## Problem details
Reproduce every one of the items below word for word, leaving out the pictures.

## Data records
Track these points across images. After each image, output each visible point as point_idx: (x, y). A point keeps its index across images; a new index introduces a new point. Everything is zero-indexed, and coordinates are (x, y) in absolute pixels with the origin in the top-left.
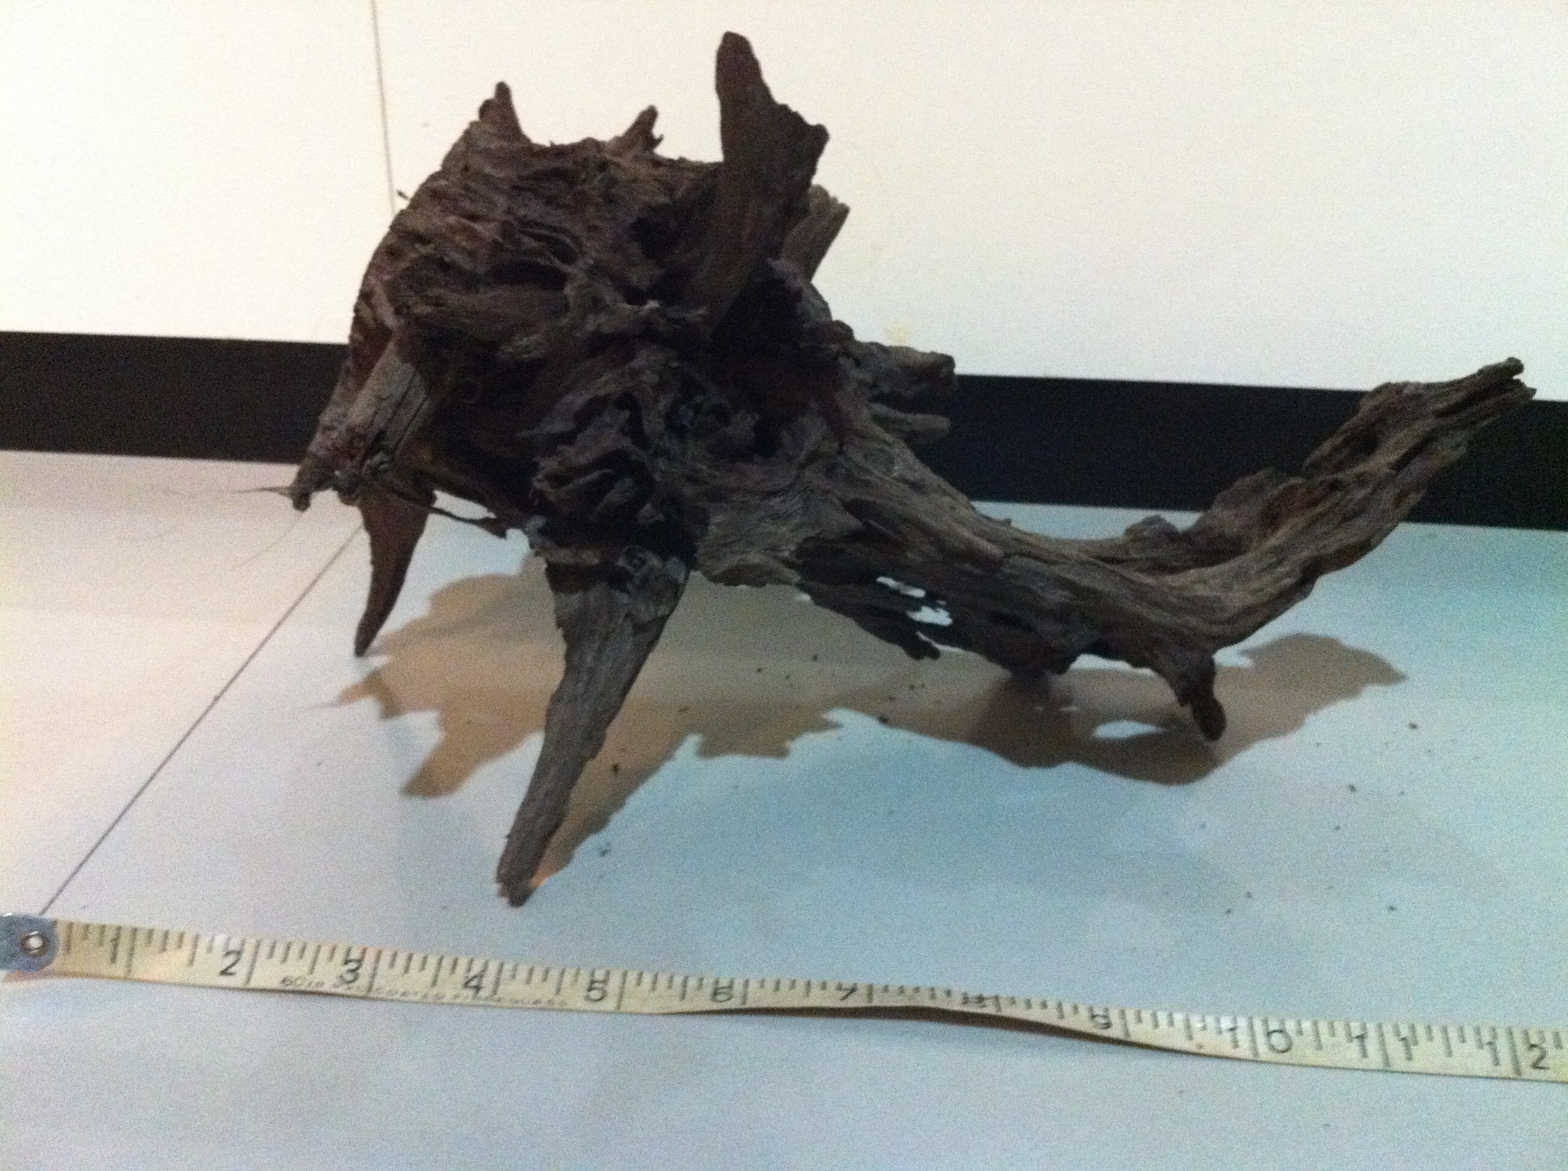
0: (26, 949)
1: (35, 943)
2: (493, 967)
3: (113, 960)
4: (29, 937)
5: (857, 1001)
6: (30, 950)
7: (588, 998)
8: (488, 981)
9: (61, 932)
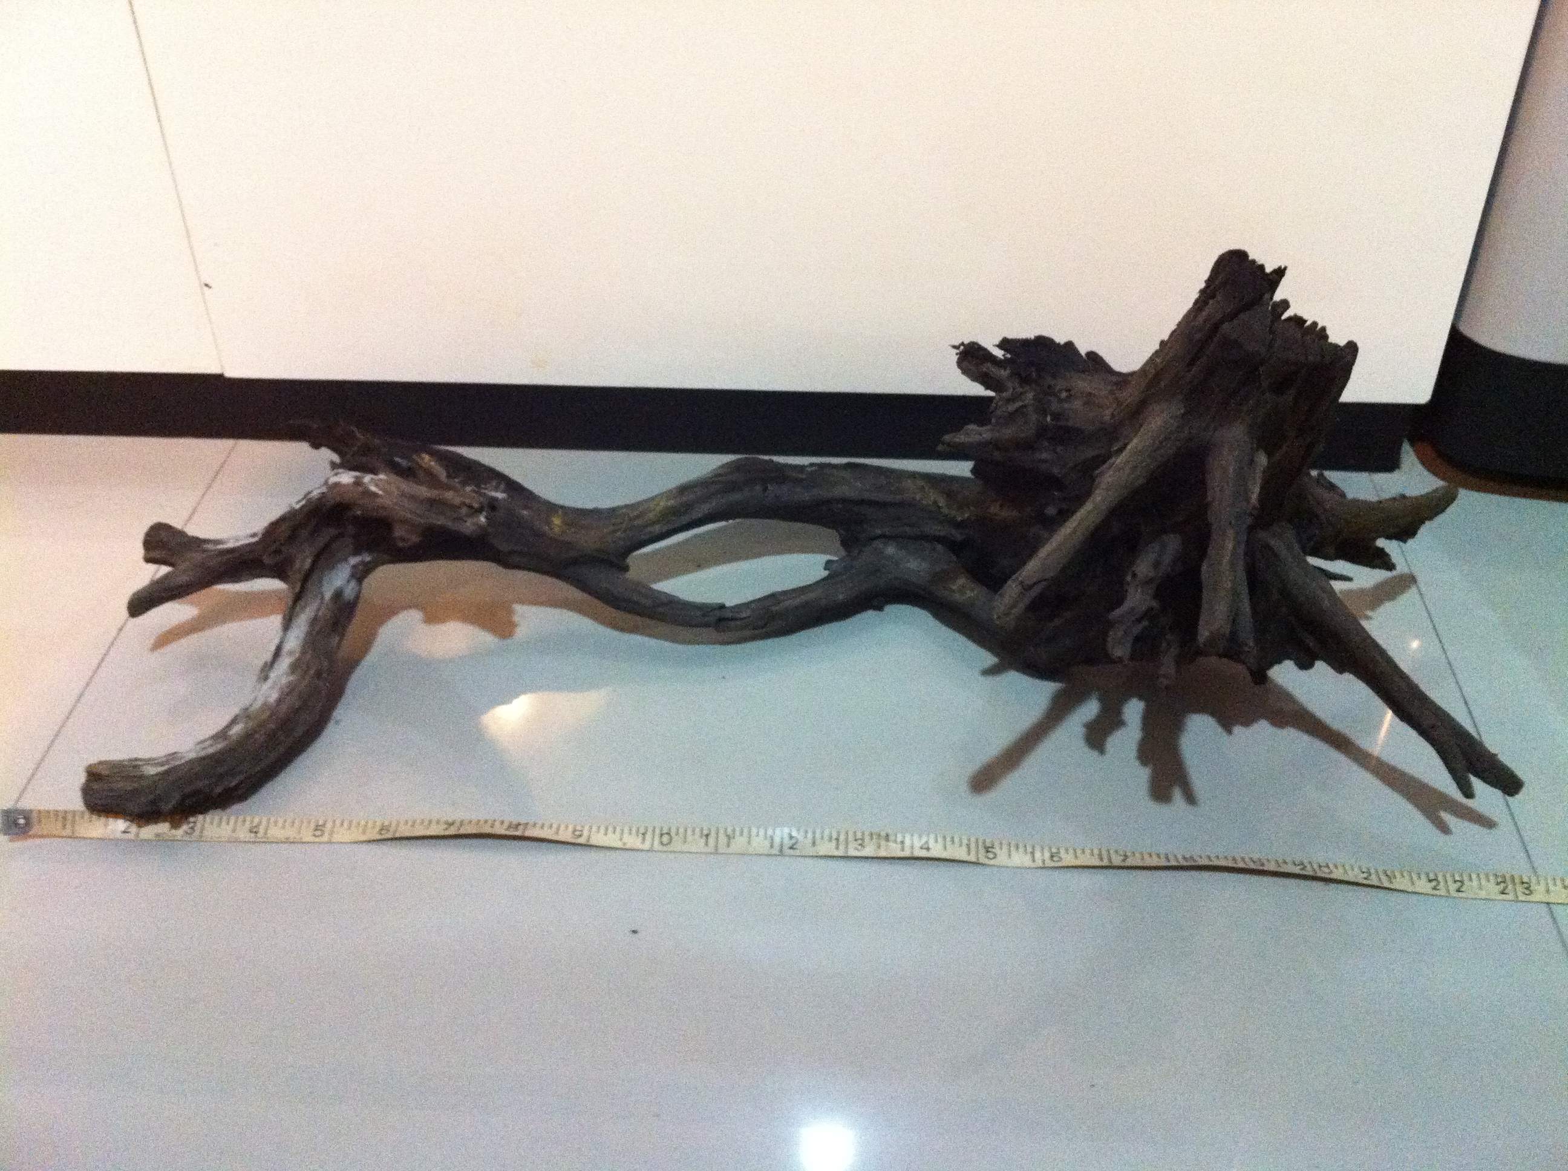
0: (17, 825)
1: (22, 821)
2: (264, 822)
3: (64, 826)
4: (19, 818)
5: (452, 831)
6: (19, 824)
7: (315, 835)
8: (261, 830)
9: (34, 815)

## Solution for this exercise
Track these points across images. After each image, output each visible point as point_idx: (x, y). A point keeps its index across images; a new index introduces a new point. Everything is zero-indexed, and coordinates are (x, y) in absolute pixels with the origin in the top-left.
0: (26, 949)
1: (35, 943)
2: (493, 967)
3: (113, 960)
4: (29, 937)
5: (857, 1001)
6: (30, 950)
7: (588, 998)
8: (488, 981)
9: (61, 932)
0: (17, 825)
1: (22, 821)
2: (264, 822)
3: (64, 826)
4: (19, 818)
5: (452, 831)
6: (19, 824)
7: (315, 835)
8: (261, 830)
9: (34, 815)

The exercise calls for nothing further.